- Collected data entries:

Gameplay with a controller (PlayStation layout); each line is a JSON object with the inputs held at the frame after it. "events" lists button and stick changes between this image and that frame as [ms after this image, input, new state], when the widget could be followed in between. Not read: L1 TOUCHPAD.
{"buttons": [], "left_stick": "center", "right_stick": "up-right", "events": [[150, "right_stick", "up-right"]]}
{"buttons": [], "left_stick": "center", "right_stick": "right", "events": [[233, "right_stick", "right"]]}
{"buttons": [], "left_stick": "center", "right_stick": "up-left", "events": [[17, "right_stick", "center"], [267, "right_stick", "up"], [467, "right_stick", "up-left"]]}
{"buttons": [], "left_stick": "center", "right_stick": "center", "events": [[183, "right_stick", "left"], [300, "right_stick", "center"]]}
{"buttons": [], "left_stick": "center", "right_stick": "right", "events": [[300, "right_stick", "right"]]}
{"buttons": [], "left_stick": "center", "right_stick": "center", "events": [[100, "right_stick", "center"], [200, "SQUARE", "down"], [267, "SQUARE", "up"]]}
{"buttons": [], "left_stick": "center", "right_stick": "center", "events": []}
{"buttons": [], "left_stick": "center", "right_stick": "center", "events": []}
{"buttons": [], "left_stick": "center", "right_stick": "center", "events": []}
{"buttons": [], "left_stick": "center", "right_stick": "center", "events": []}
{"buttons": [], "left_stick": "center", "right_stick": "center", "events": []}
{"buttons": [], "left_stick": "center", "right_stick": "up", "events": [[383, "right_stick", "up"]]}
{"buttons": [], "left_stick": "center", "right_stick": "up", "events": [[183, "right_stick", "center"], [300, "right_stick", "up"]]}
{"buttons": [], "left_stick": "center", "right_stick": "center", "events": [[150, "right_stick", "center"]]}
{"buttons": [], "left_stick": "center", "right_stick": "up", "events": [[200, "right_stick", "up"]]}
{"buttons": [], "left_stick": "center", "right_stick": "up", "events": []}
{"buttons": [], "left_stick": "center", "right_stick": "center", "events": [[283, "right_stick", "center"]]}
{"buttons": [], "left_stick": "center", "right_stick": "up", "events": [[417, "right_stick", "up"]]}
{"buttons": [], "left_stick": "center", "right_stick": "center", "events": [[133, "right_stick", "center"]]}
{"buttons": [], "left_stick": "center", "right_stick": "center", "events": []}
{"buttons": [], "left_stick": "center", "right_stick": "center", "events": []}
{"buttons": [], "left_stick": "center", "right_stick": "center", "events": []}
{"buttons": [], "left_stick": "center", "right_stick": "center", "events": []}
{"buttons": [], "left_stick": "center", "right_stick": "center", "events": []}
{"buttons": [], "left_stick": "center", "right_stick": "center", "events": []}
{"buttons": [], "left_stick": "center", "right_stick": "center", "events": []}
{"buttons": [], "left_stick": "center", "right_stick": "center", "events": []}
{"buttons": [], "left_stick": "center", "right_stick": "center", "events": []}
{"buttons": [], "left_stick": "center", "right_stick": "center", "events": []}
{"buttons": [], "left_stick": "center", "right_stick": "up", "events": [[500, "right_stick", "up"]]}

- Aim of the exercise: Give every record again, exactly as it appears.

- Solution to this problem:
Gameplay with a controller (PlayStation layout); each line is a JSON object with the inputs held at the frame after it. "events" lists button and stick changes between this image and that frame as [ms after this image, input, new state], when the widget could be followed in between. Not read: L1 TOUCHPAD.
{"buttons": [], "left_stick": "center", "right_stick": "up-right", "events": [[150, "right_stick", "up-right"]]}
{"buttons": [], "left_stick": "center", "right_stick": "right", "events": [[233, "right_stick", "right"]]}
{"buttons": [], "left_stick": "center", "right_stick": "up-left", "events": [[17, "right_stick", "center"], [267, "right_stick", "up"], [467, "right_stick", "up-left"]]}
{"buttons": [], "left_stick": "center", "right_stick": "center", "events": [[183, "right_stick", "left"], [300, "right_stick", "center"]]}
{"buttons": [], "left_stick": "center", "right_stick": "right", "events": [[300, "right_stick", "right"]]}
{"buttons": [], "left_stick": "center", "right_stick": "center", "events": [[100, "right_stick", "center"], [200, "SQUARE", "down"], [267, "SQUARE", "up"]]}
{"buttons": [], "left_stick": "center", "right_stick": "center", "events": []}
{"buttons": [], "left_stick": "center", "right_stick": "center", "events": []}
{"buttons": [], "left_stick": "center", "right_stick": "center", "events": []}
{"buttons": [], "left_stick": "center", "right_stick": "center", "events": []}
{"buttons": [], "left_stick": "center", "right_stick": "center", "events": []}
{"buttons": [], "left_stick": "center", "right_stick": "up", "events": [[383, "right_stick", "up"]]}
{"buttons": [], "left_stick": "center", "right_stick": "up", "events": [[183, "right_stick", "center"], [300, "right_stick", "up"]]}
{"buttons": [], "left_stick": "center", "right_stick": "center", "events": [[150, "right_stick", "center"]]}
{"buttons": [], "left_stick": "center", "right_stick": "up", "events": [[200, "right_stick", "up"]]}
{"buttons": [], "left_stick": "center", "right_stick": "up", "events": []}
{"buttons": [], "left_stick": "center", "right_stick": "center", "events": [[283, "right_stick", "center"]]}
{"buttons": [], "left_stick": "center", "right_stick": "up", "events": [[417, "right_stick", "up"]]}
{"buttons": [], "left_stick": "center", "right_stick": "center", "events": [[133, "right_stick", "center"]]}
{"buttons": [], "left_stick": "center", "right_stick": "center", "events": []}
{"buttons": [], "left_stick": "center", "right_stick": "center", "events": []}
{"buttons": [], "left_stick": "center", "right_stick": "center", "events": []}
{"buttons": [], "left_stick": "center", "right_stick": "center", "events": []}
{"buttons": [], "left_stick": "center", "right_stick": "center", "events": []}
{"buttons": [], "left_stick": "center", "right_stick": "center", "events": []}
{"buttons": [], "left_stick": "center", "right_stick": "center", "events": []}
{"buttons": [], "left_stick": "center", "right_stick": "center", "events": []}
{"buttons": [], "left_stick": "center", "right_stick": "center", "events": []}
{"buttons": [], "left_stick": "center", "right_stick": "center", "events": []}
{"buttons": [], "left_stick": "center", "right_stick": "up", "events": [[500, "right_stick", "up"]]}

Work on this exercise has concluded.